In a practice they call “metering,” border officials block asylum-seekers from physically reaching U.S. soil, saying that border stations are at capacity and that the migrants seeking protection will have to wait in line or come back later. Amnesty, however, points out that overall border crossings by people without status in the U.S. have been consistent over the past five years, and that CBP had previously been able to handle large numbers of asylum-seekers. The agency has refused to provide statistics on the actual number of people supposedly flooding their gates.

The long queues and encampments on the Mexican side of the border leave asylum-seekers from Central America, Africa, and elsewhere vulnerable not just to crime and punishing heat, but also to being deported from Mexico. And according to Mexican immigration authorities quoted in the Amnesty report, CBP has implicitly encouraged them to do just that.
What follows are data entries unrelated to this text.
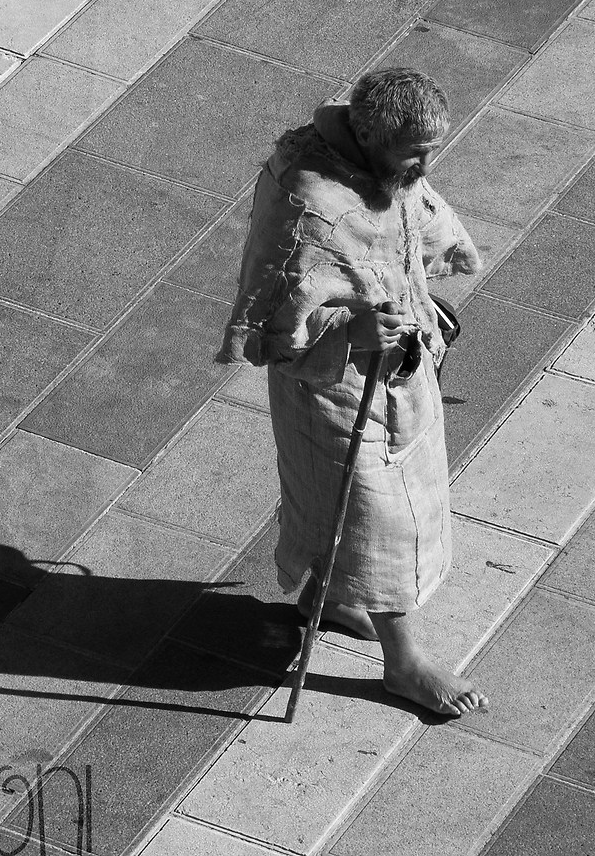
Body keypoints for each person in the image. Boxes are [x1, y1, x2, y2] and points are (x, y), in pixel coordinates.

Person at [217, 67, 488, 717]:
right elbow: (276, 321)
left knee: (379, 499)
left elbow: (411, 223)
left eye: (430, 150)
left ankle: (330, 598)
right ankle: (404, 664)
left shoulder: (389, 165)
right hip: (331, 384)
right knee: (377, 515)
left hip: (399, 368)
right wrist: (353, 327)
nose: (424, 166)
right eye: (414, 153)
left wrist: (416, 288)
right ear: (368, 136)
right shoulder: (307, 200)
In June, for instance, a senior Mexican immigration official in Sonora said that “U.S. officials had requested INM [Instituto Nacional de Migración, Mexico’s immigration agency] to detain and check the papers of the asylum-seekers whom CBP was pushing back to the Mexican side.” The official said he understood that to mean that Mexico should deport people who did not have status in Mexico. Three INM officials told a lawyer in Texas that they were screening asylum-seekers at the request of CBP, and detaining non-Mexicans without visas. “Yes, it’s a collaborative program that we’re doing with the Americans,” one official said.

An INM delegate in Baja California said that CBP had asked his agency to remove an encampment on the Mexican side of the border. The official saw the request as asking Mexico to do the U.S.’s dirty work and deport the asylum-seekers.

“Everybody knows their [transit visas] are about to expire. If I go out there right now and do an immigration sweep on the plaza,” probably 40 percent of the asylum-seekers would not have legal status, the official said.

The contentious collaboration between Mexico and U.S. immigration authorities points to another goal of the Trump administration’s attempt to remake asylum policy: getting Mexico to take on the responsibility for the Central American and other refugees presenting at the southern border. The administration has announced plans to give $20 million to Mexico to pay for the deportation of some 17,000 people, and has been been pursuing a “safe third-country agreement” that would define Mexico as a safe destination for all asylum-seekers — allowing the U.S. to turn away all but Mexican asylum-seekers and force them to seek refuge in Mexico first. Rights groups are uniformly opposed to the idea, pointing out that Mexico’s asylum system is underfunded and backlogged, wrongful deportations are common, and migrants in Mexico are at risk of discrimination, exploitation by criminal groups and corrupt government officials, sexual assault, and other abuses. Nonetheless, the U.S. has pushed to negotiate the agreement, though Mexico’s newly elected president, Andrés Manuel López Obrador, appears little inclined to support it.

“The U.S. government’s abrogation of its obligations under human rights and refugee law is undermining the international framework for refugee protection,” the report concludes, “grossly violating the right to seek asylum, and is inviting a race to the bottom by other countries.”

As it has embarked on the policies and practices detailed by Amnesty, the administration has continued to publicly maintain that asylum-seekers who present themselves legally at ports of entry will not be prosecuted and will not have their families separated. As DHS Secretary Kirstjen Nielsen said in June, “They have not committed a crime by coming to the port of entry.” But at the same time, Nielsen has also said that the right to ask for asylum at ports of entry amounts to “a huge gaping loophole that we need to fix because it is so abused.” Today’s report adds to a growing mound of evidence that the administration has undertaken to fix that alleged loophole by illegal means.